**WORK TASK**
Quote the items below word for word, from their very first line through the line that contains "## Providers", and leave out the pictures.

(Stored records)
↓

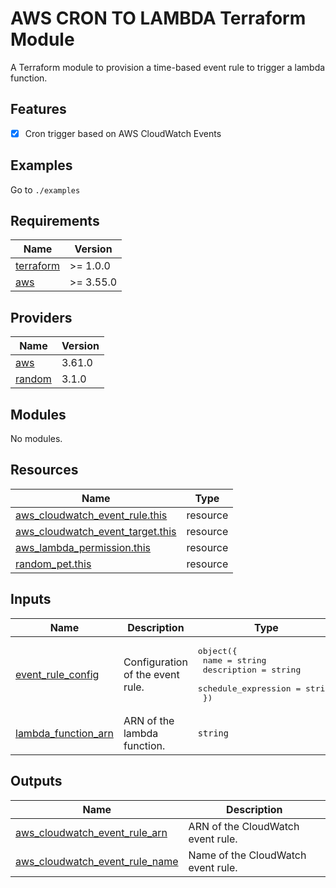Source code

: # AWS CRON TO LAMBDA Terraform Module

A Terraform module to provision a time-based event rule to trigger a lambda function.

## Features

- [x] Cron trigger based on AWS CloudWatch Events

## Examples

Go to `./examples`

<!-- BEGINNING OF PRE-COMMIT-TERRAFORM DOCS HOOK -->
## Requirements

| Name | Version |
|------|---------|
| <a name="requirement_terraform"></a> [terraform](#requirement\_terraform) | >= 1.0.0 |
| <a name="requirement_aws"></a> [aws](#requirement\_aws) | >= 3.55.0 |

## Providers

| Name | Version |
|------|---------|
| <a name="provider_aws"></a> [aws](#provider\_aws) | 3.61.0 |
| <a name="provider_random"></a> [random](#provider\_random) | 3.1.0 |

## Modules

No modules.

## Resources

| Name | Type |
|------|------|
| [aws_cloudwatch_event_rule.this](https://registry.terraform.io/providers/hashicorp/aws/latest/docs/resources/cloudwatch_event_rule) | resource |
| [aws_cloudwatch_event_target.this](https://registry.terraform.io/providers/hashicorp/aws/latest/docs/resources/cloudwatch_event_target) | resource |
| [aws_lambda_permission.this](https://registry.terraform.io/providers/hashicorp/aws/latest/docs/resources/lambda_permission) | resource |
| [random_pet.this](https://registry.terraform.io/providers/hashicorp/random/latest/docs/resources/pet) | resource |

## Inputs

| Name | Description | Type | Default | Required |
|------|-------------|------|---------|:--------:|
| <a name="input_event_rule_config"></a> [event\_rule\_config](#input\_event\_rule\_config) | Configuration of the event rule. | <pre>object({<br>    name                = string<br>    description         = string<br>    schedule_expression = string<br>  })</pre> | n/a | yes |
| <a name="input_lambda_function_arn"></a> [lambda\_function\_arn](#input\_lambda\_function\_arn) | ARN of the lambda function. | `string` | n/a | yes |

## Outputs

| Name | Description |
|------|-------------|
| <a name="output_aws_cloudwatch_event_rule_arn"></a> [aws\_cloudwatch\_event\_rule\_arn](#output\_aws\_cloudwatch\_event\_rule\_arn) | ARN of the CloudWatch event rule. |
| <a name="output_aws_cloudwatch_event_rule_name"></a> [aws\_cloudwatch\_event\_rule\_name](#output\_aws\_cloudwatch\_event\_rule\_name) | Name of the CloudWatch event rule. |
<!-- END OF PRE-COMMIT-TERRAFORM DOCS HOOK -->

↑

**RESULT OF THE EXERCISE**
Source code

: # AWS CRON TO LAMBDA Terraform Module

A Terraform module to provision a time-based event rule to trigger a lambda function.

## Features

- [x] Cron trigger based on AWS CloudWatch Events

## Examples

Go to `./examples`

<!-- BEGINNING OF PRE-COMMIT-TERRAFORM DOCS HOOK -->
## Requirements

| Name | Version |
|------|---------|
| <a name="requirement_terraform"></a> [terraform](#requirement\_terraform) | >= 1.0.0 |
| <a name="requirement_aws"></a> [aws](#requirement\_aws) | >= 3.55.0 |

## Providers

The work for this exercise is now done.